If he didn't care where they went then why did he want her to drive him somewhere?
“Now right,” he ordered.
She did as she was told.
“Pull over just up there.”
They had only driven a block or so, and he wanted her to stop already?
“Please,” she said again.
“Stop saying that,” the man snapped.
Slowly, she lifted her gaze to the rear vision mirror. In it she saw the face of a man with short cut brown hair, big brown eyes, scarred skin, and a deformed ear. Was it also the face of her killer?
“I did what you asked. Let me go, please,” Maeve begged.
“I told you to stop talking.” The man moved the knife away from her neck and pressed his hands to his ears like he was trying to shut out more than just her voice. Maybe he was insane, and that was why he was doing this.
Since the knife was no longer at her throat, she had a chance to escape. All she had to do was undo her seatbelt, open her door, jump out, and run and not stop running until she got help.
“This will show them. This will teach them to keep what’s mine away from me. This will make them give her back,” the man was mumbling to himself. Maeve didn't know what he was talking about, and she didn't care.

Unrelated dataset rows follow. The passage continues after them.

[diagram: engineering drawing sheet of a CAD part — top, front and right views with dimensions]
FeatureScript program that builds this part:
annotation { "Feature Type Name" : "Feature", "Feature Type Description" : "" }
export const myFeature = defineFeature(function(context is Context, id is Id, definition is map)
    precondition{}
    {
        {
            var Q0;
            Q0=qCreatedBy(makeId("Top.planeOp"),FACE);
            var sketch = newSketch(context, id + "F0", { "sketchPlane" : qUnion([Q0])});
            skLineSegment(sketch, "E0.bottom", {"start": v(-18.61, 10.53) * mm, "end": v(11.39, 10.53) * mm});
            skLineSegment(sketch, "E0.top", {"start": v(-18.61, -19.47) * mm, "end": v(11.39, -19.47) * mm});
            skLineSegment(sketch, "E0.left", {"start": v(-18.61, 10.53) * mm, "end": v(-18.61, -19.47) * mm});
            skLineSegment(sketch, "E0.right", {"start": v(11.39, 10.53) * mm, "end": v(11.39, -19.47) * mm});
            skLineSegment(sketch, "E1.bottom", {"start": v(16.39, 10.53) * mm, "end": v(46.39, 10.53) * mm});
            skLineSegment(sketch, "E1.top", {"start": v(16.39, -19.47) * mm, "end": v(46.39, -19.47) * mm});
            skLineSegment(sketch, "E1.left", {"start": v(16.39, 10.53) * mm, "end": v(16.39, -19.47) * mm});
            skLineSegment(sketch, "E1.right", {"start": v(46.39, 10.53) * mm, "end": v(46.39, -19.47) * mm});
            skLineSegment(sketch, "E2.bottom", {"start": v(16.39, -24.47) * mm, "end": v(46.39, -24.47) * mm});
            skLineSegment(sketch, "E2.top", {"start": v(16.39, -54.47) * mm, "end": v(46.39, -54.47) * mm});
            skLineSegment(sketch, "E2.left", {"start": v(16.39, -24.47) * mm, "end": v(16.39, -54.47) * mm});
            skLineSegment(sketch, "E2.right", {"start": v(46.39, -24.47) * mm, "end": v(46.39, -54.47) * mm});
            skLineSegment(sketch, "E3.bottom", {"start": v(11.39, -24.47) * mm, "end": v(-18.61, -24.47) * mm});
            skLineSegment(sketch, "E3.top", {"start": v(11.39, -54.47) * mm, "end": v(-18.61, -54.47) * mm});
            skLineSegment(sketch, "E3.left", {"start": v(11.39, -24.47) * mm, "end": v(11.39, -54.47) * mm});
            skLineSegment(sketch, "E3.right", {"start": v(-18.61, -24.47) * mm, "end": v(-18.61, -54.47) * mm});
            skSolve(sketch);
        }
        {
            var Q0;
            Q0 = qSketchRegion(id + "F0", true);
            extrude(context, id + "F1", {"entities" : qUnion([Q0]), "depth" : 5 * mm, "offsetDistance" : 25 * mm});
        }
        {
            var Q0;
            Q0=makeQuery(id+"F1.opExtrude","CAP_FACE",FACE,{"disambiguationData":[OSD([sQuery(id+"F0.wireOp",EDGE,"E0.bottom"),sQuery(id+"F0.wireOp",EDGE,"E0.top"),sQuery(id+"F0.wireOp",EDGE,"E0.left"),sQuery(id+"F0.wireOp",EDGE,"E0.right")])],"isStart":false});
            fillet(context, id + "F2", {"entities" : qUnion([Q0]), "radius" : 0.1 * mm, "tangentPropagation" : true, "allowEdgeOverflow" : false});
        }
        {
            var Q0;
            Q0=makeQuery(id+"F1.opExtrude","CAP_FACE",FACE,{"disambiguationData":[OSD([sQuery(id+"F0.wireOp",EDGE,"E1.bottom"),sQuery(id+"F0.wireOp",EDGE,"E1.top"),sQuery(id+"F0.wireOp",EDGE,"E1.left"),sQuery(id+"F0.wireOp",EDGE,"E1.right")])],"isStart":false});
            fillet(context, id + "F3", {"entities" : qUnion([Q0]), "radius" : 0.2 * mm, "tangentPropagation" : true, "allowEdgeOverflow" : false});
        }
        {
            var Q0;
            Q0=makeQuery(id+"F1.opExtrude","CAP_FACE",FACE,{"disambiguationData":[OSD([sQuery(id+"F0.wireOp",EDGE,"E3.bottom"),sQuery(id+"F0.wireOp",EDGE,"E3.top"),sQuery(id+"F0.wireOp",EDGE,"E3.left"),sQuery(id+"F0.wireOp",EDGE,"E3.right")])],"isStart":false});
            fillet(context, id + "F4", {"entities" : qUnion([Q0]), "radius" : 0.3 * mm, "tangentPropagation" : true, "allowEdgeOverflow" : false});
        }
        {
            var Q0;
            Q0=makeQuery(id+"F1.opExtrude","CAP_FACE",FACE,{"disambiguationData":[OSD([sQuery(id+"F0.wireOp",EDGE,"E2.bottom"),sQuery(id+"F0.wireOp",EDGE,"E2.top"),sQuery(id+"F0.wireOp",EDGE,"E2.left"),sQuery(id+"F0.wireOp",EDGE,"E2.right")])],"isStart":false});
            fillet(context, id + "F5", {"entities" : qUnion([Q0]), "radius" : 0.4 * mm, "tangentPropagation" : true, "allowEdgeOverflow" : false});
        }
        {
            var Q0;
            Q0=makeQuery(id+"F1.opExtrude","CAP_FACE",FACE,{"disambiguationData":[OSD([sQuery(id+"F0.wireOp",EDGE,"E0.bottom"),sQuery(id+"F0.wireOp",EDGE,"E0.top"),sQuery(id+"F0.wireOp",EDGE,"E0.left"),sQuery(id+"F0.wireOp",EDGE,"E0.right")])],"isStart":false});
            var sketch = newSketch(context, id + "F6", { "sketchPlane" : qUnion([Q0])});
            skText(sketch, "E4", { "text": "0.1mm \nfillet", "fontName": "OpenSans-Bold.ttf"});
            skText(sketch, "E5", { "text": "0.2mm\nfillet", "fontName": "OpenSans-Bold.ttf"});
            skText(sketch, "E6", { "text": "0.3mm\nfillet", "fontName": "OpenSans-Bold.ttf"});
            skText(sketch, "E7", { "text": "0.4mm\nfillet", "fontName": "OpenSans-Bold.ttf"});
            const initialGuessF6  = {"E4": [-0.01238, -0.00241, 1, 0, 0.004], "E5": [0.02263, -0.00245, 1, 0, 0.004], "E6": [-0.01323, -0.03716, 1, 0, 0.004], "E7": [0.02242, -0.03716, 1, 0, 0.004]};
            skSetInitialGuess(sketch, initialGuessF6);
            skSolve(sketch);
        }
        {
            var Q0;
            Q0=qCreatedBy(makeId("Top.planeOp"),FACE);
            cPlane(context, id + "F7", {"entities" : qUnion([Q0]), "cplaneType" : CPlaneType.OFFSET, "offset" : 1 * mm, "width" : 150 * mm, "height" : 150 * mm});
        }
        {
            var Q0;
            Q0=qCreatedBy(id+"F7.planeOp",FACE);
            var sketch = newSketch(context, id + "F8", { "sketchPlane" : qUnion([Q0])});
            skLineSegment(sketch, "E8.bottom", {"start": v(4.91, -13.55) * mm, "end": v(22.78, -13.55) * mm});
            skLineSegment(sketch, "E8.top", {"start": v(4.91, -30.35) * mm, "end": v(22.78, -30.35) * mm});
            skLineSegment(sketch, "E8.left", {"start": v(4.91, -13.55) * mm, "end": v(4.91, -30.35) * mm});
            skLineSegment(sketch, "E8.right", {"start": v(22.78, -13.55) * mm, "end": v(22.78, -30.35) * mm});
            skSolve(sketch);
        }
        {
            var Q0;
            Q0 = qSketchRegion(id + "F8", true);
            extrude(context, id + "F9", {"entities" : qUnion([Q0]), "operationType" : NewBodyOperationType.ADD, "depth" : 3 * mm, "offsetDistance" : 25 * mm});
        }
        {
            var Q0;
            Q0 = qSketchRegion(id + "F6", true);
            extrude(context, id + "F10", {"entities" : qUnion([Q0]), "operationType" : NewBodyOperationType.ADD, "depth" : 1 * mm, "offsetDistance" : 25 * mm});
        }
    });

He was distracted, if she ran now, she didn't think he would even notice until it was too late, and she was already out of the car.
Her hand was on the door handle when the first blow came.
It got her right in the back, slicing in between her shoulder blades.
Pain flooded through her, and she cried out.
Another blow got her in the shoulder.
Maeve could feel her blood gushing out wetting her, it was warm and sticky and the more of it she lost, the colder she became.
She felt the third blow, and the fourth, by the fifth she was starting to fade.
After the eighth, she was gone.
*****
10:39 A.M.
“Stop,” Tom said.
Chloe immediately stopped the car. “What?”
“There.” He pointed out the window at a café they had just passed. He held up the photo he’d been clutching as they drove around trying to find the location in the message Michael Stein had received. They only had twenty minutes left to find the woman in the photo before the stalker killed her. “Does that look like the café in the picture?”
His partner leaned over so she could get a clearer look. “I guess it kind of does.”
She didn't sound convinced. “See there,” he pointed to a corner of the picture where they could see the window frame, “that large dint, it looks like a car backed into it or something. And see there,” Tom pointed at the corner of the window in the café they were parked in front of, “there’s a dint there too, and it’s in the right spot. And there, see the table in the window, in the picture you can just see that the chairs aren’t all the same color. One is green, one is blue, and one is red. This café has the same arrangement of chairs.”